#### [GIVEN TEXT]
══════════

# Good Technique



## Keikai (Sep 16, 2006)

When teaching I like to emphasise the following points to achieving good technique, particuarly for striking attacks. What are your thoughts?

1. Committed Attack - something real to defend against
2. Body Movement - to get off line of attack
3. Soft Blocks - keep the attacker moving
4. Appropriate Unbalancing - the right unbalancing for the technique
5. Mechanically Correct - correct leverage and direction for locks and throws
6. Economical Use of Strength - too much strength equals poor execution of technique
7. Economical Use of Movement - use the minimum of movement necessary for the technique. 

Greg Palmer

Tsutsumi Ryu Ju Jutsu


----------



## SFC JeffJ (Sep 17, 2006)

Sounds good to me!

Personally, I'm really focusing on the economy of motion at the moment.

Nicely said.

Jeff


----------



## Drac (Sep 17, 2006)

Keikai said:


> When teaching I like to emphasise the following points to achieving good technique, particuarly for striking attacks. What are your thoughts?
> 
> 1. Committed Attack - something real to defend against
> 2. Body Movement - to get off line of attack
> ...


 
It all sounds GREAT..#2 I use the terminology of "Getting off the tracks" when teaching the rookie cop...Think of the attack as a freight train bearing down on you...It works they remember...


----------



## zDom (Sep 17, 2006)

re: economy of motion.

You mean in the application of technique for real?

Because I am a firm believer in _*training*_ LARGE motions.

i.e., I train from a full chamber, but in actual use, punch comes directly from the guard position.

Am I misunderstanding what you mean by economy of motion?


----------



## Keikai (Sep 17, 2006)

Economy of Movement refers to the movements used in doing the technique. I emphasise the need to pare the movements down to the shortest possible for the execution of the technique. For example why do a large hand and arm movement when a small one is faster and off balances more. Why do three steps when two will do better. Some techniques require longer movements but the minimum movement for that technique should be aimed at.

Greg Palmer

Tsutsumi Ryu Ju Jutsu


----------



## bignick (Sep 20, 2006)

My thoughts are that what you listed are good ideas, but what do you do specifically to try to emphasize these aspects when teaching?  Everybody has their way of showing something but how do you get your points across?


----------



## Keikai (Sep 22, 2006)

I posted a long reply to your question and tried to preview it and the system logged me out and lost the whole thing. I will do it again when I have time as a Word document and then post it.

The short answer is that all the points are taught and emphasised for every technique every time from day one. We expect that students ask questions and we ask them theory questions to make sure they understand what technique is all about.


----------

══════════

#### [INFORMATION SUPPLIED]
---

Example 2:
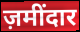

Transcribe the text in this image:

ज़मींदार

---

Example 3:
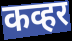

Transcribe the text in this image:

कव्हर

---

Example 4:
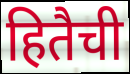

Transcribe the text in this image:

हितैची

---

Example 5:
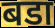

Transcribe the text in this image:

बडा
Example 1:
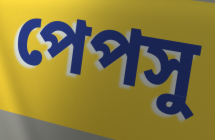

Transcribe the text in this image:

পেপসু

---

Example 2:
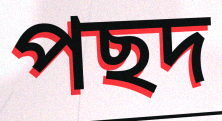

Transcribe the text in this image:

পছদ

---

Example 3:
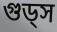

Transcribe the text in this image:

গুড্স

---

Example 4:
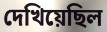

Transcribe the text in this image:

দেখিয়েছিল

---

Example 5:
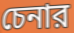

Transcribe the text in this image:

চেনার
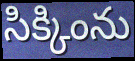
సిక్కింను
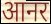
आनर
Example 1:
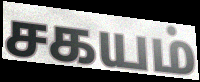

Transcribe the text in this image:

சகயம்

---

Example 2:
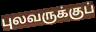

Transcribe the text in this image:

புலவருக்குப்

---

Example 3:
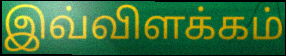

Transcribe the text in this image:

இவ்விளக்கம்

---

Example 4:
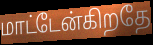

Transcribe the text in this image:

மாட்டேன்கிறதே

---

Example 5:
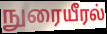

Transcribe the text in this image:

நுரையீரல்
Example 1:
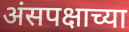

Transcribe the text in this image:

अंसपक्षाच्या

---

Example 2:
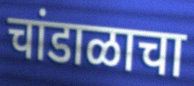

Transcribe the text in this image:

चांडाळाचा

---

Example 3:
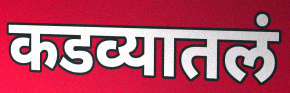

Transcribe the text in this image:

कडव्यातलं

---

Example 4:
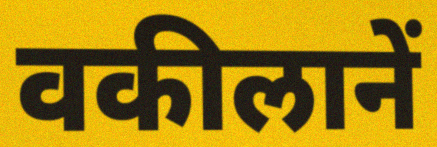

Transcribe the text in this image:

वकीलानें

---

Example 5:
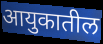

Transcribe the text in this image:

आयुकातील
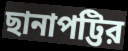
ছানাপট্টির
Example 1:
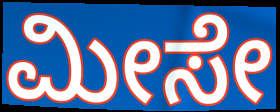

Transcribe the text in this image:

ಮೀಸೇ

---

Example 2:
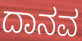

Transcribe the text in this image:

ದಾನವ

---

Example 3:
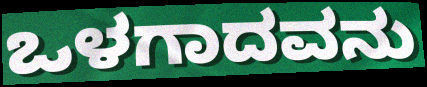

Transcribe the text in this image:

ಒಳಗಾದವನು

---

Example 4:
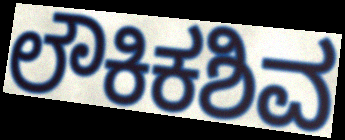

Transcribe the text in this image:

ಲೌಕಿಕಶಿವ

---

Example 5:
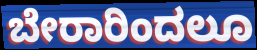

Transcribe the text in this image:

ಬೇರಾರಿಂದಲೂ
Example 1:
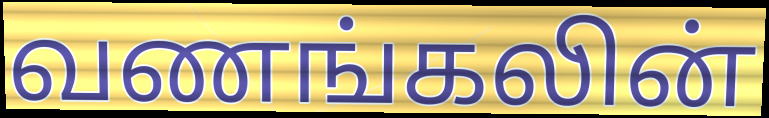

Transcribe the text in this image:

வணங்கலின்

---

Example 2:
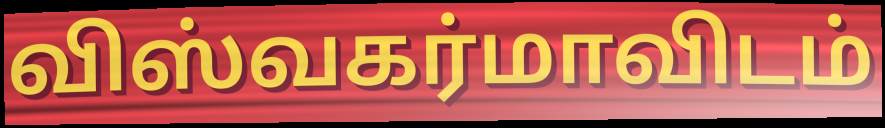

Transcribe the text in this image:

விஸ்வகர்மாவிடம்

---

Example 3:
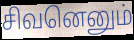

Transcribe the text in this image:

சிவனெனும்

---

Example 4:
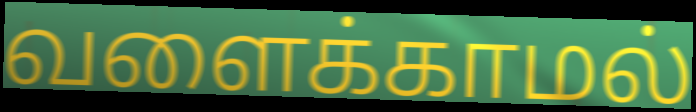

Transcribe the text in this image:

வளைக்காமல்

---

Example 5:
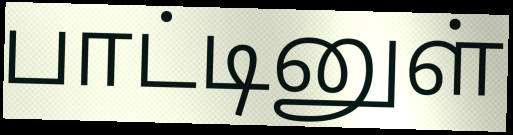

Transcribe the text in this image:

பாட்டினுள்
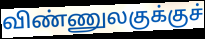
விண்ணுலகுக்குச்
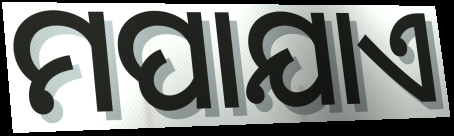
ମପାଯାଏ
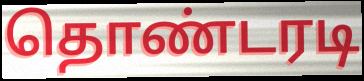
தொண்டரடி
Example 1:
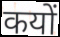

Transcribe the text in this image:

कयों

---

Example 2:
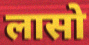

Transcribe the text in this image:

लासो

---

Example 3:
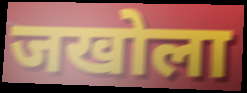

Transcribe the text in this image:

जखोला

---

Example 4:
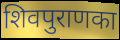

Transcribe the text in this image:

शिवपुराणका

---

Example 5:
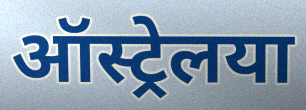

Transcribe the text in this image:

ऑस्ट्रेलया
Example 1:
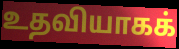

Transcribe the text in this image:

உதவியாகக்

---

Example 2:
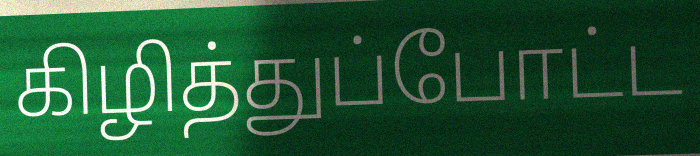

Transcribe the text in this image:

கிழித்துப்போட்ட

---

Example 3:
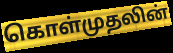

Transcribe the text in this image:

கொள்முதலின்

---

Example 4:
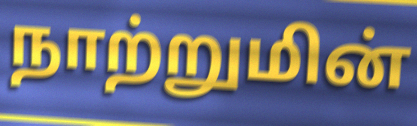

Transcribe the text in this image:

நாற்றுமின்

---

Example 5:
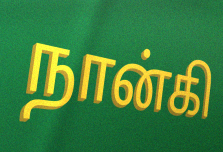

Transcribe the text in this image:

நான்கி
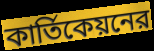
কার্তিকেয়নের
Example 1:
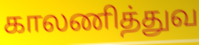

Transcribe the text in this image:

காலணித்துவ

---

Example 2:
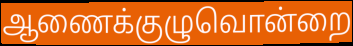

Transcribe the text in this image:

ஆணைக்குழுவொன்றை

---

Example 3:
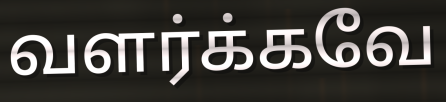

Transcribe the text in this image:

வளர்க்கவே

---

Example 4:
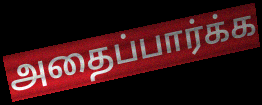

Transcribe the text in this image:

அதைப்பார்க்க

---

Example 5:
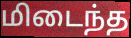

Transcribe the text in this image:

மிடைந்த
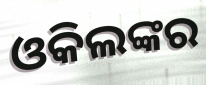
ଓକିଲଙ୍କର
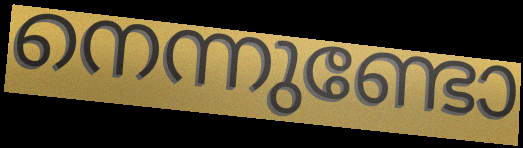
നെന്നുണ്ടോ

══════════

#### [WHAT TO DO]
• A. Set down the stretch of the forum thread on good technique from "I posted a long" through "is all about.".
• B. Decide whether each statement agrees with the forum thread on good technique. Answer yes or no, and quote the words of the thread that settle it.
(i) zDom trains punches from the guard position.
(ii) When teaching the rookie cop, Drac uses the phrase "Getting off the tracks."
(iii) Keikai's long reply to bignick's question was lost when the system logged Keikai out.
• C. Restate as a short list the paragraph of the forum thread on good technique that begins "Economy of Movement refers to", keeping its main points.

#### [SOLUTIONS TO THE EXERCISE]
• A.
I posted a long reply to your question and tried to preview it and the system logged me out and lost the whole thing. I will do it again when I have time as a Word document and then post it.

The short answer is that all the points are taught and emphasised for every technique every time from day one. We expect that students ask questions and we ask them theory questions to make sure they understand what technique is all about.

• B.
(i) No: "I train from a full chamber, but in actual use, punch comes directly from the guard position."
(ii) Yes: "I use the terminology of "Getting off the tracks" when teaching the rookie cop"
(iii) Yes: "I posted a long reply to your question and tried to preview it and the system logged me out and lost the whole thing."

• C.
- Economy of Movement concerns the movements used in doing the technique.
- Movements should be pared down to the shortest possible for executing the technique.
- A small hand and arm movement is preferred to a large one because it is faster and off-balances more.
- Two steps are better than three when two will do.
- Some techniques need longer movements, but the minimum movement for each technique should still be the aim.